EBRI Issue Brief

Health Reform: Examining the Alternatives

Mar 1, 1994 44  pages

Summary

  • This Issue Brief examines the major issues of the health reform debate. The issues that must be resolved before reform can be enacted include: allocation of health care resources, universal coverage versus universal access, composition of risk pools, employer and individual mandates, and distribution of health care services' costs. This report also contains short descriptions and analyses of the following proposals: McDermott-Wellstone, Clinton administration, Cooper-Breaux, Chafee-Thomas, Michel-Lott, Nickles-Stearns, and Gramm.
  • Proposals without an individual mandate will not achieve universal coverage. An individual mandate raises significant enforcement issues. An employer mandate will not achieve universal coverage by itself.
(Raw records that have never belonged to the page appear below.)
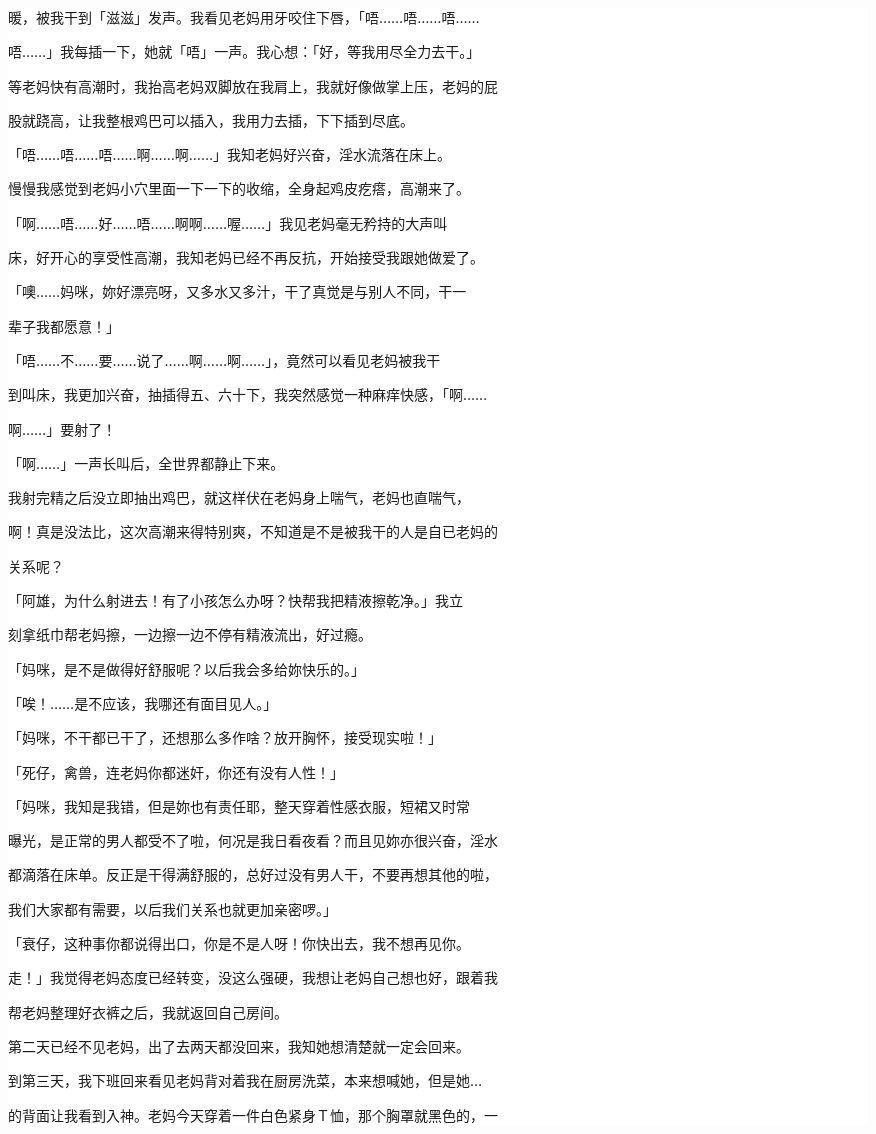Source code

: 暖，被我干到「滋滋」发声。我看见老妈用牙咬住下唇，「唔……唔……唔……

唔……」我每插一下，她就「唔」一声。我心想：「好，等我用尽全力去干。」

等老妈快有高潮时，我抬高老妈双脚放在我肩上，我就好像做掌上压，老妈的屁

股就跷高，让我整根鸡巴可以插入，我用力去插，下下插到尽底。

「唔……唔……唔……啊……啊……」我知老妈好兴奋，淫水流落在床上。

慢慢我感觉到老妈小穴里面一下一下的收缩，全身起鸡皮疙瘩，高潮来了。

「啊……唔……好……唔……啊啊……喔……」我见老妈毫无矜持的大声叫

床，好开心的享受性高潮，我知老妈已经不再反抗，开始接受我跟她做爱了。

「噢……妈咪，妳好漂亮呀，又多水又多汁，干了真觉是与别人不同，干一

辈子我都愿意！」

「唔……不……要……说了……啊……啊……」，竟然可以看见老妈被我干

到叫床，我更加兴奋，抽插得五、六十下，我突然感觉一种麻痒快感，「啊……

啊……」要射了！

「啊……」一声长叫后，全世界都静止下来。

我射完精之后没立即抽出鸡巴，就这样伏在老妈身上喘气，老妈也直喘气，

啊！真是没法比，这次高潮来得特别爽，不知道是不是被我干的人是自已老妈的

关系呢？

「阿雄，为什么射进去！有了小孩怎么办呀？快帮我把精液擦乾净。」我立

刻拿纸巾帮老妈擦，一边擦一边不停有精液流出，好过瘾。

「妈咪，是不是做得好舒服呢？以后我会多给妳快乐的。」

「唉！……是不应该，我哪还有面目见人。」

「妈咪，不干都已干了，还想那么多作啥？放开胸怀，接受现实啦！」

「死仔，禽兽，连老妈你都迷奸，你还有没有人性！」

「妈咪，我知是我错，但是妳也有责任耶，整天穿着性感衣服，短裙又时常

曝光，是正常的男人都受不了啦，何况是我日看夜看？而且见妳亦很兴奋，淫水

都滴落在床单。反正是干得满舒服的，总好过没有男人干，不要再想其他的啦，

我们大家都有需要，以后我们关系也就更加亲密啰。」

「衰仔，这种事你都说得出口，你是不是人呀！你快出去，我不想再见你。

走！」我觉得老妈态度已经转变，没这么强硬，我想让老妈自己想也好，跟着我

帮老妈整理好衣裤之后，我就返回自己房间。

第二天已经不见老妈，出了去两天都没回来，我知她想清楚就一定会回来。

到第三天，我下班回来看见老妈背对着我在厨房洗菜，本来想喊她，但是她…

的背面让我看到入神。老妈今天穿着一件白色紧身Ｔ恤，那个胸罩就黑色的，一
Depending on the number of hours an employee must work to be included in a mandate, an employer mandate could potentially extend health insurance coverage to as many as 85 percent of the currently uninsured.
  • Each individual has a risk of needing health care services. Restructuring the health insurance market is accomplished by changing the way individuals and their risks are pooled. The composition of these risk pools will determine the costs of health insurance and the distribution of these costs.
  • The theory behind medical saving accounts is that the market for health insurance currently leads to health care cost inflation because many events covered under most health insurance plans are not truly insurable. There are two issues involved in medical savings accounts—the impact on low-income individuals and individuals' ability to evaluate the quality of care they receive. The present market does not provide individuals with adequate information for assessing the quality or effectiveness of medical care.
  • Among the critical issues in health reform is how to reduce the rate of health care cost inflation. The effect of proposals that impose explicit budget caps or price controls on health care cost inflation can be more easily estimated than other means of controlling costs if it is assumed that the political will exists to hold these caps and price controls at the levels set in the proposal.
  • It seems unlikely that shortages or queues would develop in the near term if a single-payer health system were enacted. Currently, the U. S. health care system is characterized by overcapacity. In the longer term, however, with restrictions on hospitals' access to new technology and funds to invest in new equipment and beds, shortages and queues might develop.